Please transcribe the entries below exactly and leave out every picture.

DATASET CONTENT section start

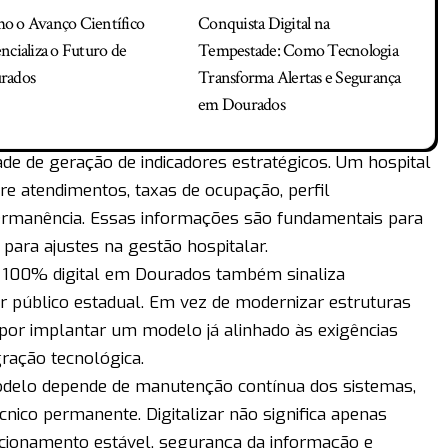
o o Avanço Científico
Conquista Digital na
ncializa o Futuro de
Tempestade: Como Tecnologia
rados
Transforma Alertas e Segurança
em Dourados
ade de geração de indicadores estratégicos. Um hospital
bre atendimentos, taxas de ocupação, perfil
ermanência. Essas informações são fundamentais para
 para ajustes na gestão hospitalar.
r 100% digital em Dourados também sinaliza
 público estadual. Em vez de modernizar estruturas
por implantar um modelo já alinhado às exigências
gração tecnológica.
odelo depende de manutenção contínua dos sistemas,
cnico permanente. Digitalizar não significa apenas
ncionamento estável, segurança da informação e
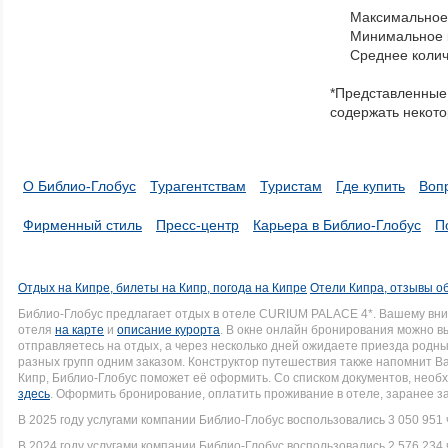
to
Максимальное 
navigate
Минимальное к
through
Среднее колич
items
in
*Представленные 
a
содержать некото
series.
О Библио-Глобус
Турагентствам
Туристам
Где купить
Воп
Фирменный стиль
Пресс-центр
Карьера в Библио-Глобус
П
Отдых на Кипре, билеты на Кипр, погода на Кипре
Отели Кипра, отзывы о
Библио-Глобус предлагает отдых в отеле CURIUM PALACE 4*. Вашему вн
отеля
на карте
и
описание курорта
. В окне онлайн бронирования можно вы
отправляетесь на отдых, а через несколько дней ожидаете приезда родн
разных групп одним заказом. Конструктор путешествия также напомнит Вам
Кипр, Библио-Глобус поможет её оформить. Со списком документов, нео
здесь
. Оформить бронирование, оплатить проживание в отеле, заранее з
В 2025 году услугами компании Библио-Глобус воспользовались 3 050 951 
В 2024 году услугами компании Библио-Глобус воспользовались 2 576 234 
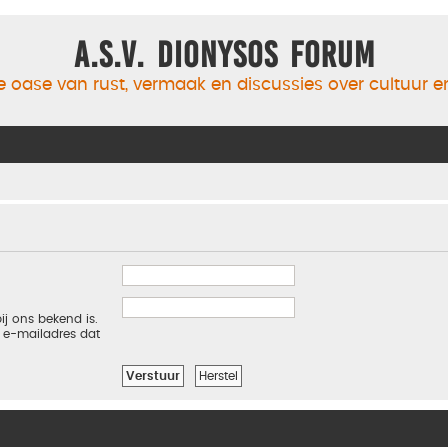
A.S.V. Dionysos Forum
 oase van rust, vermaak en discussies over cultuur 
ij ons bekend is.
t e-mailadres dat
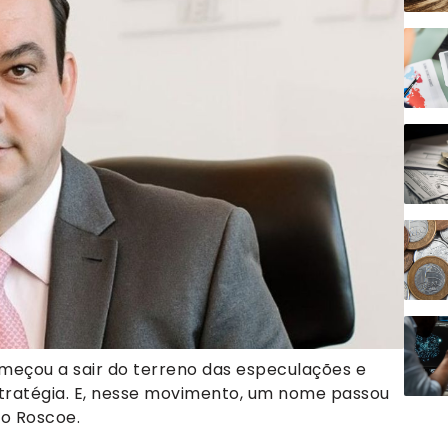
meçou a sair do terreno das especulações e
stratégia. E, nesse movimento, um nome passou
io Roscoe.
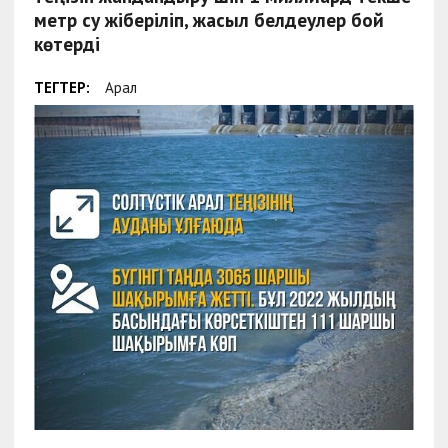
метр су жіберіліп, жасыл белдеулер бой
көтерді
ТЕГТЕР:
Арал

DATASET CONTENT section end

- REPLY:
o o Avanço Científico
Conquista Digital na
ncializa o Futuro de
Tempestade: Como Tecnologia
rados
Transforma Alertas e Segurança
em Dourados
ade de geração de indicadores estratégicos. Um hospital
bre atendimentos, taxas de ocupação, perfil
ermanência. Essas informações são fundamentais para
 para ajustes na gestão hospitalar.
r 100% digital em Dourados também sinaliza
 público estadual. Em vez de modernizar estruturas
por implantar um modelo já alinhado às exigências
gração tecnológica.
odelo depende de manutenção contínua dos sistemas,
cnico permanente. Digitalizar não significa apenas
ncionamento estável, segurança da informação e
to
Максимальное 
navigate
Минимальное к
through
Среднее колич
items
in
*Представленные 
a
содержать некото
series.
О Библио-Глобус
Турагентствам
Туристам
Где купить
Воп
Фирменный стиль
Пресс-центр
Карьера в Библио-Глобус
П
Отдых на Кипре, билеты на Кипр, погода на Кипре
Отели Кипра, отзывы о
Библио-Глобус предлагает отдых в отеле CURIUM PALACE 4*. Вашему вн
отеля
на карте
и
описание курорта
. В окне онлайн бронирования можно вы
отправляетесь на отдых, а через несколько дней ожидаете приезда родн
разных групп одним заказом. Конструктор путешествия также напомнит Вам
Кипр, Библио-Глобус поможет её оформить. Со списком документов, нео
здесь
. Оформить бронирование, оплатить проживание в отеле, заранее з
В 2025 году услугами компании Библио-Глобус воспользовались 3 050 951 
В 2024 году услугами компании Библио-Глобус воспользовались 2 576 234 
A.S.V. Dionysos Forum
 oase van rust, vermaak en discussies over cultuur 
ij ons bekend is.
t e-mailadres dat
meçou a sair do terreno das especulações e
stratégia. E, nesse movimento, um nome passou
io Roscoe.
метр су жіберіліп, жасыл белдеулер бой
көтерді
ТЕГТЕР:
Арал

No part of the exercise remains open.